Hôtel de Nord (1938) Marcel Carné

 

La romance de Paris


Classique parmi les classiques, il y a naturellement 'Hôtel du Nord' de Marcel Carné, film de 1938. Ces derniers temps, depuis une croisière entre amis sur le canal Saint-Martin à Paris, il me tardait de le découvrir. Un ample hommage est rendu au film lors de cette promenade touristique au fil de l'eau entre le pont de l'Arsenal à Bastille et le jardin de la Villette. De la péniche, on aperçoit l'hôtel du nord, qui n'en est plus un car, tombé en décrépitude et menacé de destruction, il a été réhabilité dans les années 1990 grâce aux efforts des riverains, en immeuble d'habitation avec un café-restaurant au rez-de-chaussée.

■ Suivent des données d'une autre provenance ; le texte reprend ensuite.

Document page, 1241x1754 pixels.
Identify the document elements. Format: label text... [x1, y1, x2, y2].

On apprend notamment que le film n'a pas été tourné quai de Jemmapes, à cause d'une interdiction de tournage sur les lieux, mais dans de très réalistes décors reconstitués à Boulogne.

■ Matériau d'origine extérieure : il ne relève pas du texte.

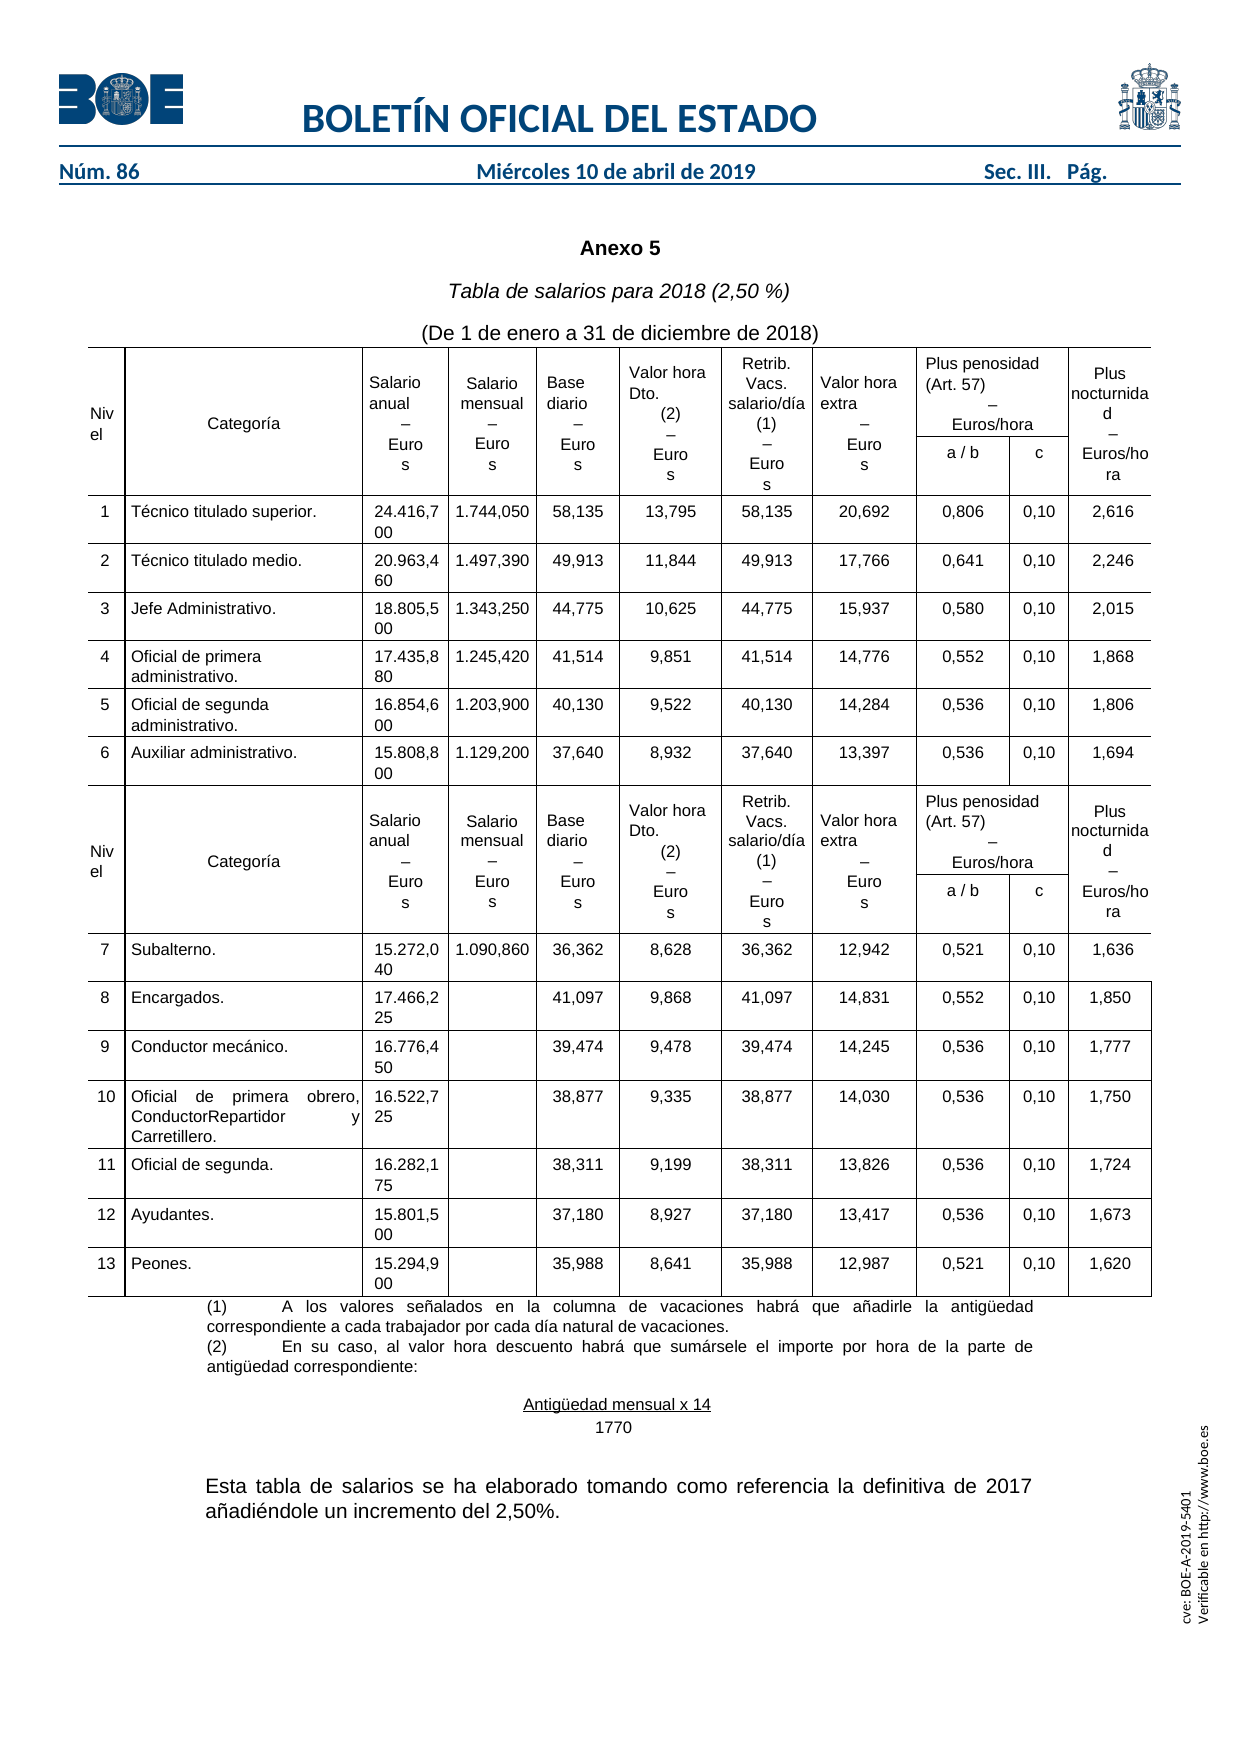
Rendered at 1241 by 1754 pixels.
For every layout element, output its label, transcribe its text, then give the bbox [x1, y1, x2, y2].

Le scénario du film tourne autour d'un couple à la dérive (Annabella et Jean-Pierre Aumont) dont, il faut bien l'avouer, on a du mal à comprendre le désarroi. Un beau soir, ils prennent une chambre à l'hôtel pour tenter de commettre l'irréparable suicide. Pour faire le ciment et "l'atmosphère" de ce drame, l'hétéroclite et colorée population de ce quartier populaire du 10ème arrondissement de Paris est dépeinte avec réalisme et légèreté. Chacun des protagonistes rêve d'une vie meilleure ailleurs mais, au final, restent attachés à leur petit port d'attache. On y croise parmi les acteurs les plus connus : Louis Jouvet, Bernard Blier, François Périer (en surprenant et subtil homosexuel - personnage que je ne m'attendais pas à découvrir dans un film d'avant-guerre) et bien sûr Arletty qui tient, à mon grand étonnement, un rôle secondaire bien qu'elle crève effectivement l'écran en prostituée à l'allure et au bagout impayable, typique du Paris populaire. Elle devient pour la postérité la figure de proue du film en volant la vedette à la gentille Annabella.  A part quelques scènes un peu mièvre entre Annabella et Aumont, cet 'Hôtel du Nord' m'a presque fait l'effet d'un film moderne, avec du rythme et une belle photographie. Et puis quels dialogues ! Ce portrait d'un petit monde disparu, que mes grands-parents ont bien connu dans les années 1930, m'a fait l'effet d'une délicieuse gourmandise.